Operators of rehab centers are seeing an influx of funding from investors as more Americans receive health care coverage for addiction treatment under the Affordable Care Act, Reuters reports.
The investment boom is triggering a consolidation of rehab centers. Treatment of drug addiction and alcohol abuse are considered “essential health benefits” that most health insurance plans must offer under the Affordable Care Act. Many Americans who previously could not afford addiction treatment now are eligible for coverage. The law also permits young adults to stay on their parents’ insurance plan until they are 26, which expands coverage to those who are struggling with substance abuse. More people can also afford coverage now that the economy is recovering, the article notes.
The market for addiction services has grown to $35 billion a year, from $21 billion in 2003. Investors include Goldman Sachs Group Inc’s private equity arm and investment banking boutique Brentwood Capital Advisors.
In 2013, 22.7 million people ages 12 or older needed treatment for an illicit drug or alcohol use problem, but only 2.5 million received treatment at a specialty facility, according to the 2013 National Survey on Drug Use and Health.
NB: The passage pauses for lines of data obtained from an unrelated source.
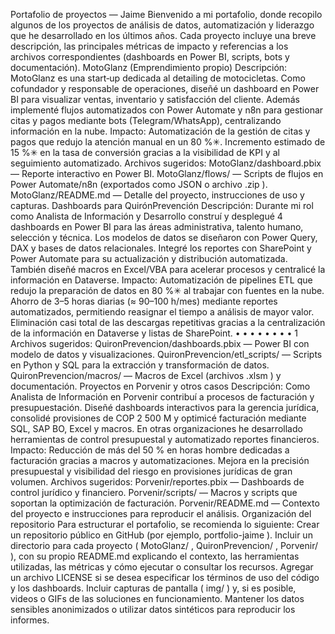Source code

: Portafolio de proyectos — Jaime
Bienvenido a mi portafolio, donde recopilo algunos de los proyectos de análisis de datos,
automatización y liderazgo que he desarrollado en los últimos años. Cada proyecto incluye una breve
descripción, las principales métricas de impacto y referencias a los archivos correspondientes
(dashboards en Power BI, scripts, bots y documentación).
MotoGlanz (Emprendimiento propio)
Descripción: MotoGlanz es una start‑up dedicada al detailing de motocicletas. Como cofundador y
responsable de operaciones, diseñé un dashboard en Power BI para visualizar ventas, inventario y
satisfacción del cliente. Además implementé flujos automatizados con Power Automate y n8n para
gestionar citas y pagos mediante bots (Telegram/WhatsApp), centralizando información en la nube.
Impacto:
Automatización de la gestión de citas y pagos que redujo la atención manual en un 80 %✳.
Incremento estimado de 15 %✳ en la tasa de conversión gracias a la visibilidad de KPI y al
seguimiento automatizado.
Archivos sugeridos:
MotoGlanz/dashboard.pbix — Reporte interactivo en Power BI.
MotoGlanz/flows/ — Scripts de flujos en Power Automate/n8n (exportados como JSON o
archivo .zip ).
MotoGlanz/README.md — Detalle del proyecto, instrucciones de uso y capturas.
Dashboards para QuirónPrevención
Descripción: Durante mi rol como Analista de Información y Desarrollo construí y desplegué 4
dashboards en Power BI para las áreas administrativa, talento humano, selección y técnica. Los
modelos de datos se diseñaron con Power Query, DAX y bases de datos relacionales. Integré los
reportes con SharePoint y Power Automate para su actualización y distribución automatizada.
También diseñé macros en Excel/VBA para acelerar procesos y centralicé la información en Dataverse.
Impacto:
Automatización de pipelines ETL que redujo la preparación de datos en 80 %✳ al trabajar con
fuentes en la nube.
Ahorro de 3–5 horas diarias (≈ 90–100 h/mes) mediante reportes automatizados, permitiendo
reasignar el tiempo a análisis de mayor valor.
Eliminación casi total de las descargas repetitivas gracias a la centralización de la información en
Dataverse y listas de SharePoint.
•
•
•
•
•
•
•
•
1
Archivos sugeridos:
QuironPrevencion/dashboards.pbix — Power BI con modelo de datos y visualizaciones.
QuironPrevencion/etl_scripts/ — Scripts en Python y SQL para la extracción y
transformación de datos.
QuironPrevencion/macros/ — Macros de Excel (archivos .xlsm ) y documentación.
Proyectos en Porvenir y otros casos
Descripción: Como Analista de Información en Porvenir contribuí a procesos de facturación y
presupuestación. Diseñé dashboards interactivos para la gerencia jurídica, consolidé provisiones de
COP 2 500 M y optimicé facturación mediante SQL, SAP BO, Excel y macros. En otras organizaciones he
desarrollado herramientas de control presupuestal y automatizado reportes financieros.
Impacto:
Reducción de más del 50 % en horas hombre dedicadas a facturación gracias a macros y
automatizaciones.
Mejora en la precisión presupuestal y visibilidad del riesgo en provisiones jurídicas de gran
volumen.
Archivos sugeridos:
Porvenir/reportes.pbix — Dashboards de control jurídico y financiero.
Porvenir/scripts/ — Macros y scripts que soportan la optimización de facturación.
Porvenir/README.md — Contexto del proyecto e instrucciones para reproducir el análisis.
Organización del repositorio
Para estructurar el portafolio, se recomienda lo siguiente:
Crear un repositorio público en GitHub (por ejemplo, portfolio-jaime ).
Incluir un directorio para cada proyecto ( MotoGlanz/ , QuironPrevencion/ , Porvenir/ ),
con su propio README.md explicando el contexto, las herramientas utilizadas, las métricas y
cómo ejecutar o consultar los recursos.
Agregar un archivo LICENSE si se desea especificar los términos de uso del código y los
dashboards.
Incluir capturas de pantalla ( img/ ) y, si es posible, videos o GIFs de las soluciones en
funcionamiento.
Mantener los datos sensibles anonimizados o utilizar datos sintéticos para reproducir los
informes.
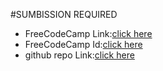 #SUMBISSION REQUIRED
- FreeCodeCamp Link:[click here](https://www.freecodecamp.org/learn/2022/responsive-web-design/learn-css-colors-by-building-a-set-of-colored-markers/step-94)
- FreeCodeCamp Id:[click here](https://www.freecodecamp.org/namisha_gurunani)
- github repo Link:[click here](https://github.com/namishagurunani/ColorMarker)
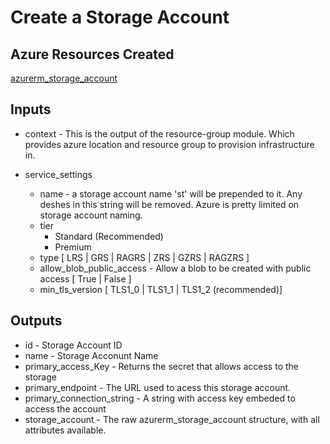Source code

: # Create a Storage Account 

## Azure Resources Created 

[azurerm_storage_account](https://registry.terraform.io/providers/hashicorp/azurerm/latest/docs/resources/storage_account)

## Inputs 
- context - This is the output of the resource-group module.  Which provides azure location and resource group to provision infrastructure in.

- service_settings 
  - name - a storage account name 'st' will be prepended to it.  Any deshes in this string will be removed.  Azure is pretty limited on storage account naming.
  - tier 
    - Standard (Recommended)
    - Premium
  - type [ LRS | GRS | RAGRS | ZRS | GZRS | RAGZRS ]
  - allow_blob_public_access - Allow a blob to be created with public access [ True | False ]
  - min_tls_version [ TLS1_0 | TLS1_1 | TLS1_2 (recommended)]

## Outputs

- id - Storage Account ID
- name - Storage Acconunt Name
- primary_access_Key - Returns the secret that allows access to the storage 
- primary_endpoint - The URL used to acess this storage account.
- primary_connection_string - A string with access key embeded to access the account
- storage_account - The raw azurerm_storage_account structure, with all attributes available.





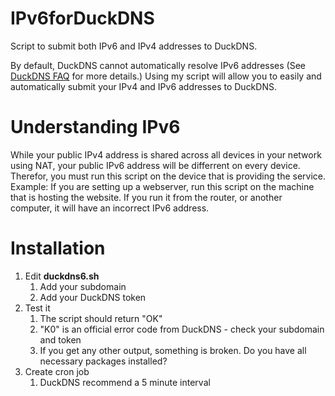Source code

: # IPv6forDuckDNS
Script to submit both IPv6 and IPv4 addresses to DuckDNS.

By default, DuckDNS cannot automatically resolve IPv6 addresses (See [DuckDNS FAQ](https://www.duckdns.org/faqs.jsp) for more details.) Using my script will allow you to easily and automatically submit your IPv4 and IPv6 addresses to DuckDNS.

# Understanding IPv6
While your public IPv4 address is shared across all devices in your network using NAT, your public IPv6 address will be differrent on every device. Therefor, you must run this script on the device that is providing the service. Example: If you are setting up a webserver, run this script on the machine that is hosting the website. If you run it from the router, or another computer, it will have an incorrect IPv6 address.

# Installation
1. Edit **duckdns6.sh**
   1. Add your subdomain
   1. Add your DuckDNS token
1. Test it
   1. The script should return "OK"
   1. "K0" is an official error code from DuckDNS - check your subdomain and token
   1. If you get any other output, something is broken. Do you have all necessary packages installed?
1. Create cron job
   1. DuckDNS recommend a 5 minute interval
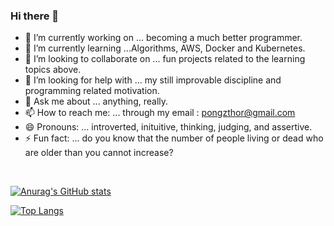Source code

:### Hi there 👋



- 🔭 I’m currently working on ... becoming a much better programmer.
- 🌱 I’m currently learning ...Algorithms, AWS, Docker and Kubernetes.
- 👯 I’m looking to collaborate on ... fun projects related to the learning topics above.
- 🤔 I’m looking for help with ... my still improvable discipline and programming related motivation.
- 💬 Ask me about ... anything, really.
- 📫 How to reach me: ... through my email : pongzthor@gmail.com
- 😄 Pronouns: ... introverted, inituitive, thinking, judging, and assertive. 
- ⚡ Fun fact: ... do you know that the number of people living or dead who are older than you cannot increase?

<br/>  

[![Anurag's GitHub stats](https://github-readme-stats.vercel.app/api?username=Moopz-Dev&theme=react&show_icons=true)](https://github.com/anuraghazra/github-readme-stats)


[![Top Langs](https://github-readme-stats.vercel.app/api/top-langs/?username=Moopz-Dev&layout=compact&theme=react&show_icons=true)](https://github.com/anuraghazra/github-readme-stats)
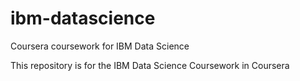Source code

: # ibm-datascience
Coursera coursework for IBM Data Science

This repository is for the IBM Data Science Coursework in Coursera
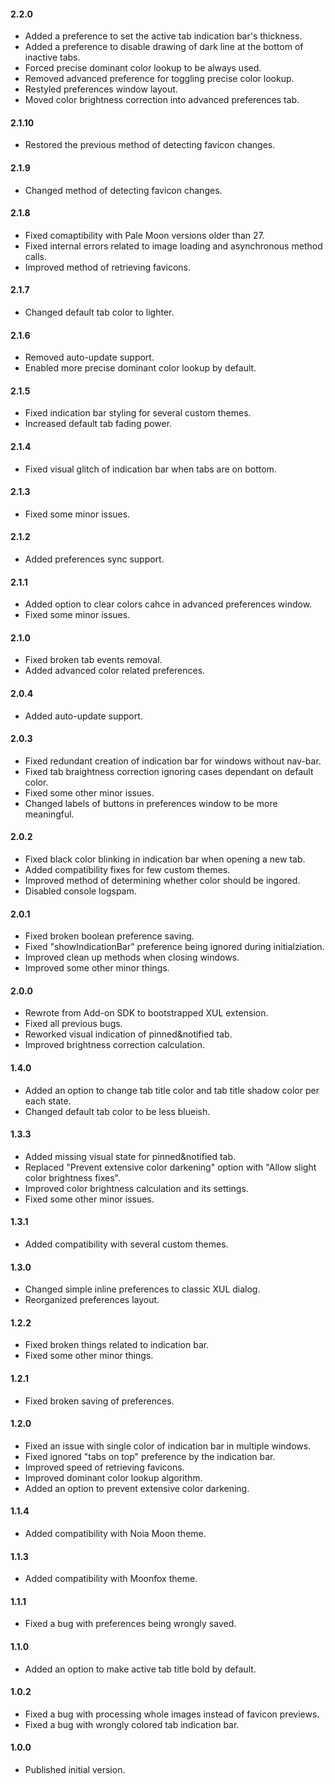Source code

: #### 2.2.0
* Added a preference to set the active tab indication bar's thickness.
* Added a preference to disable drawing of dark line at the bottom of inactive tabs.
* Forced precise dominant color lookup to be always used.
* Removed advanced preference for toggling precise color lookup. 
* Restyled preferences window layout.
* Moved color brightness correction into advanced preferences tab. 

#### 2.1.10
* Restored the previous method of detecting favicon changes.

#### 2.1.9
* Changed method of detecting favicon changes.

#### 2.1.8
* Fixed comaptibility with Pale Moon versions older than 27.
* Fixed internal errors related to image loading and asynchronous method calls.
* Improved method of retrieving favicons.

#### 2.1.7
* Changed default tab color to lighter.

#### 2.1.6
* Removed auto-update support.
* Enabled more precise dominant color lookup by default.

#### 2.1.5
* Fixed indication bar styling for several custom themes.
* Increased default tab fading power.

#### 2.1.4
* Fixed visual glitch of indication bar when tabs are on bottom.

#### 2.1.3
* Fixed some minor issues.

#### 2.1.2
* Added preferences sync support.

#### 2.1.1
* Added option to clear colors cahce in advanced preferences window.
* Fixed some minor issues.

#### 2.1.0
* Fixed broken tab events removal.
* Added advanced color related preferences.

#### 2.0.4
* Added auto-update support.

#### 2.0.3
* Fixed redundant creation of indication bar for windows without nav-bar.
* Fixed tab braightness correction ignoring cases dependant on default color.
* Fixed some other minor issues.
* Changed labels of buttons in preferences window to be more meaningful.

#### 2.0.2
* Fixed black color blinking in indication bar when opening a new tab.
* Added compatibility fixes for few custom themes.
* Improved method of determining whether color should be ingored.
* Disabled console logspam.

#### 2.0.1
* Fixed broken boolean preference saving.
* Fixed "showIndicationBar" preference being ignored during initialziation.
* Improved clean up methods when closing windows.
* Improved some other minor things.

#### 2.0.0
* Rewrote from Add-on SDK to bootstrapped XUL extension.
* Fixed all previous bugs.
* Reworked visual indication of pinned&notified tab.
* Improved brightness correction calculation.

#### 1.4.0
* Added an option to change tab title color and tab title shadow color per each state.
* Changed default tab color to be less blueish.

#### 1.3.3
* Added missing visual state for pinned&notified tab.
* Replaced "Prevent extensive color darkening" option with "Allow slight color brightness fixes".
* Improved color brightness calculation and its settings.
* Fixed some other minor issues.

#### 1.3.1
* Added compatibility with several custom themes.

#### 1.3.0
* Changed simple inline preferences to classic XUL dialog.
* Reorganized preferences layout.

#### 1.2.2
* Fixed broken things related to indication bar.
* Fixed some other minor things.

#### 1.2.1
* Fixed broken saving of preferences.

#### 1.2.0
* Fixed an issue with single color of indication bar in multiple windows.
* Fixed ignored "tabs on top" preference by the indication bar.
* Improved speed of retrieving favicons.
* Improved dominant color lookup algorithm.
* Added an option to prevent extensive color darkening.

#### 1.1.4
* Added compatibility with Noia Moon theme.

#### 1.1.3
* Added compatibility with Moonfox theme.

#### 1.1.1
* Fixed a bug with preferences being wrongly saved.

#### 1.1.0
* Added an option to make active tab title bold by default.

#### 1.0.2
* Fixed a bug with processing whole images instead of favicon previews.
* Fixed a bug with wrongly colored tab indication bar.

#### 1.0.0
* Published initial version.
There are more than 14,500 specialized drug treatment facilities in the United States providing care for substance use disorders, Reuters reports. Currently the industry is very fragmented, with even the largest operators owning no more than several dozen treatment centers. The average facility has no more than 150 beds. Investors are eager to consolidate facilities to increase efficiencies of scale and profits. They are most interested in facilities that focus on patients who can pay through private insurance or with their own funds, instead of relying on government programs.